Los funcionarios austriacos inician un proceso contra Servus TV por desinformación

Una de las herencias de la pandemia ha sido la desinformación. Muchos han utilizado las noticias falsas sobre el coronavirus para sus fines. Servus TV ha sido una de estas instancias.

8 de Abril.- Sin duda, una de las herencias siniestras que ha dejado la pandemia ha sido el desagradable descubrimiento de que más o menos un veinte por ciento de nuestros conciudadanos tienen serias dificultades para distinguir las noticias de las patrañas y no solo eso: el descubrimiento, todavía más desagradable de que gente irresponsable o, simplemente, malvada, han utilizado esta miopía para sus propios fines.

Un sector de público “desatendido”

Cuando pasó el trauma inicial de la pandemia en Austria, más o menos después del primer confinamiento, la extrema derecha austriaca se dio cuenta de que, con el coronavirus presente de forma constante en todos los informativos, sus temas clásicos (por ejemplo la inmigración) pasaban a segundo plano. Cualquier noticia a propósito del coronavirus “puntuaba” más, sobre todo en las redes, que cualquier noticia sobre cualquier otra cosa.

La gramática parda (con perdón) también les llevó a calcular que, pasado el primer susto, el descontento crecería y que había un sector de la población, verbigracia el negacionista que luego pasó a ser antivacunas, que no estaba siendo “atendido” como se merecía por las fuerzas políticas convencionales. Si bien se mira, la extrema derecha austriaca, como otras extremas derechas, lo único que hicieron fue seguir el abc del populismo, que consiste en decirle exactamente a la gente (a “su” gente) lo que esa gente (“su” gente) quería oír. Al principio, que el virus no existía -¡Si a mí me dieran un euro por cada vez que he tenido que escuchar o leer eso de que es una gripe!- y luego que las vacunas eran lo peor.

Servus TV boletín oficioso del negacionismo

Sin embargo, el FPÖ no ha sido la única instancia de la vida política austriaca que se ha aprovechado de la falta de dedos de frente de una parte de la población. También Servus TV, que pasa por otra parte por ser uno de los boletines oficiosos de la ultraderecha austriaca, al ser Mateschitz, su propietario y el de Red Bull uno de sus simpatizantes, también utilizó las noticias falsas y el negacionismo sobre el coronavirus como parte de su estrategia empresarial.

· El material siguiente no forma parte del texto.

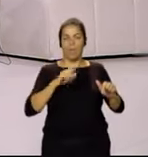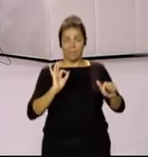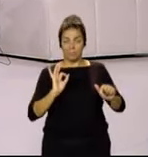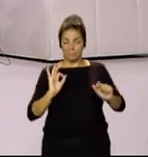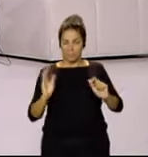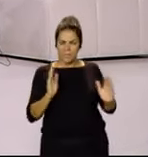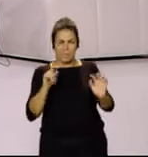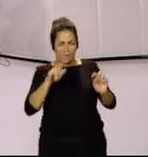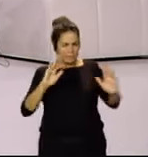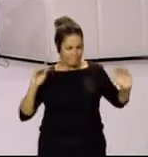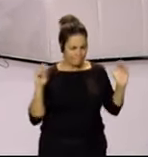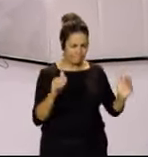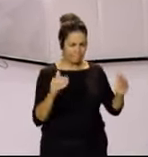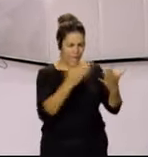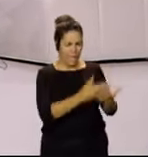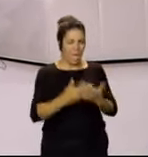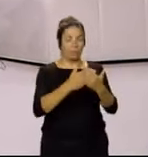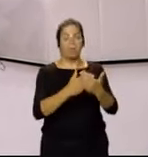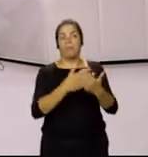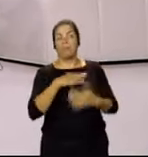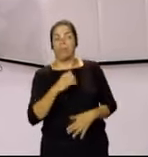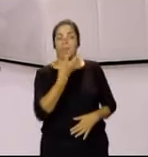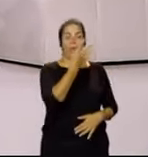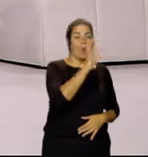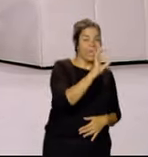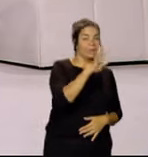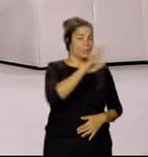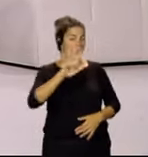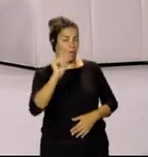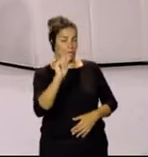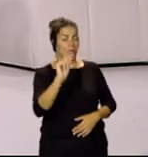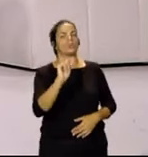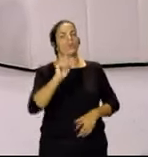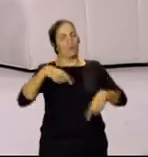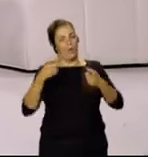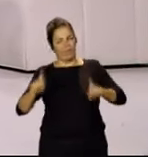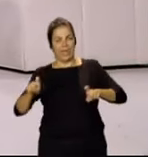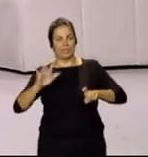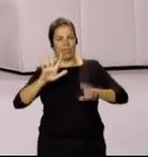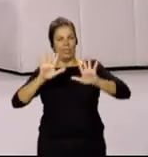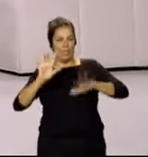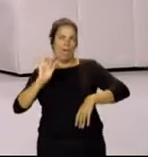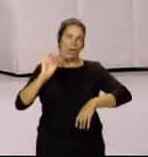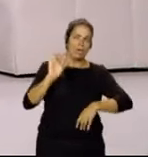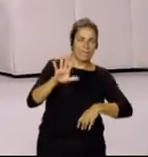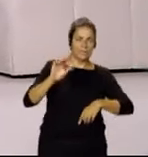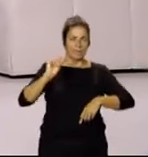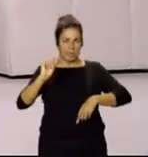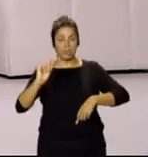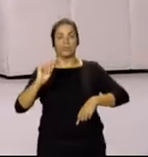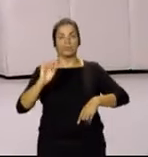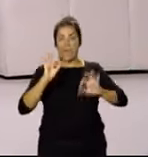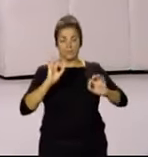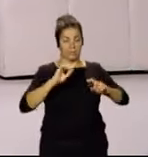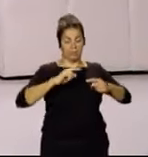esos intervalos, más o menos entre 40 a 45 minutos, con descansos de 10-15 minutos y alrededor de 4-5 horas.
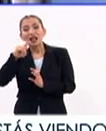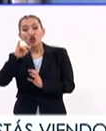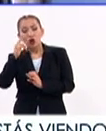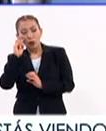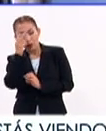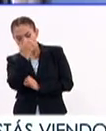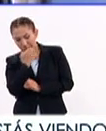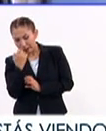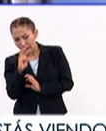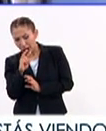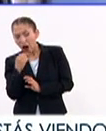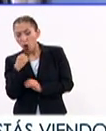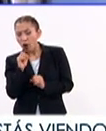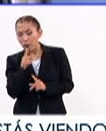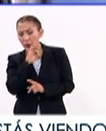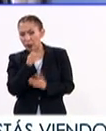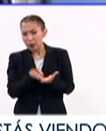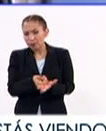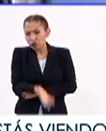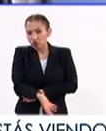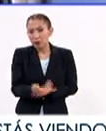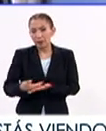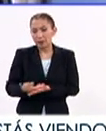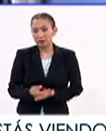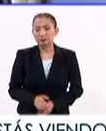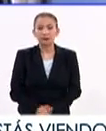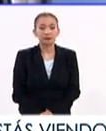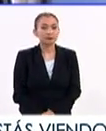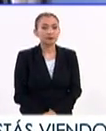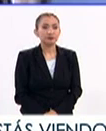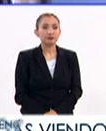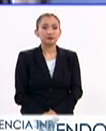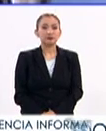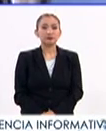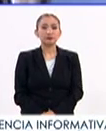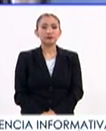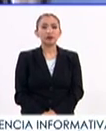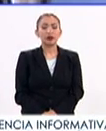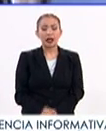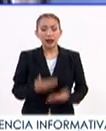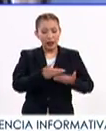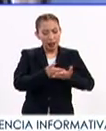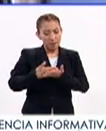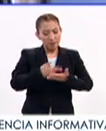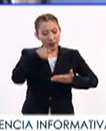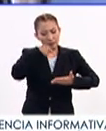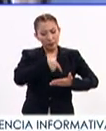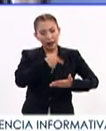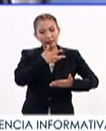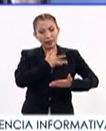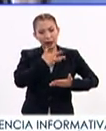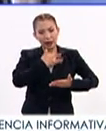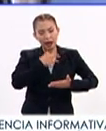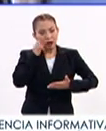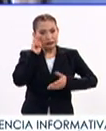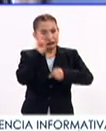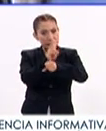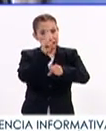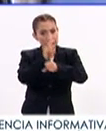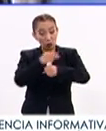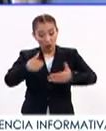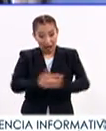contraindicación para el nacimiento vía vaginal. Los bebés van a tener un seguimiento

Mientras la televisión pública, obligada por ley a informar según un criterio científico y objetivo, contaba los progresos de los científicos y mostraba la realidad de los hospitales y del personal sanitario, a veces angustiosa, Servus TV usaba y abusaba de matasanos ignaros (un tal Bakhdi, al que finalmente tuvieron que sacar de la emisión porque aparte de negacionista era antisemita) y propagaba a través de sus informativos todo tipo de falsedades, entre ellas, la eficacia antiviral del desparasitador caballar Ivermectina.

Una de las piezas fundamentales de esta estrategia desinformativa era y es el programa Der Wegscheider, en donde el intentende de Servus TV, bajo el manto de una supuesta sátira, se dedicaba a decir medias verdades (cuando no mentiras) y a atacar a diestro y siniestro todo lo que oliese a ciencia o a sentido común. Cualquier persona medianamente bien informada no puede ver el programa sin sentir unas ganas irrefrenables de tirarle un zapato al televisor.

El organismo independiente KommAustria, después de examinar largamente pruebas de lo que digo presentadas por diferentes instancias, ha empezado un proceso contra el propietario de Servus TV, la empresa Red Bull Media House GmbH.

El punto de partida del proceso fue una denuncia (muy detallada) de Presseclub Concordia, fundado en 1859, en donde se recogen diferentes infundios, falsedades y calumnias a terceros proferidas por Wegscheider durante su emisión.

La emisión del intendente de Servus TV no es conforme a la objetividad, a la diversidad de opiniones y al cuidado periodístico exigible, según el informe y se pueden constatar en el programa “afirmaciones falsas o conducentes a error, parciales, así como instrucciones erróneas así como intromisiones en la esfera legal de terceros, de forma repetida y agravada”.

Hasta el momento, Servus TV se ha escudado en el carácter satírico de la emisión, carácter que ha ido perdiendo progresivamente para convertirse en un comentario de opinión del presentador.

La denuncia del Club Concordia (en alemán) se puede leer en este link.

Servus TV se enfrenta a sanciones que podrían suponer incluso la retirada de la licencia de emisión, aunque lo más probable es que todo termine en la obligación de leer en antena un comunicado.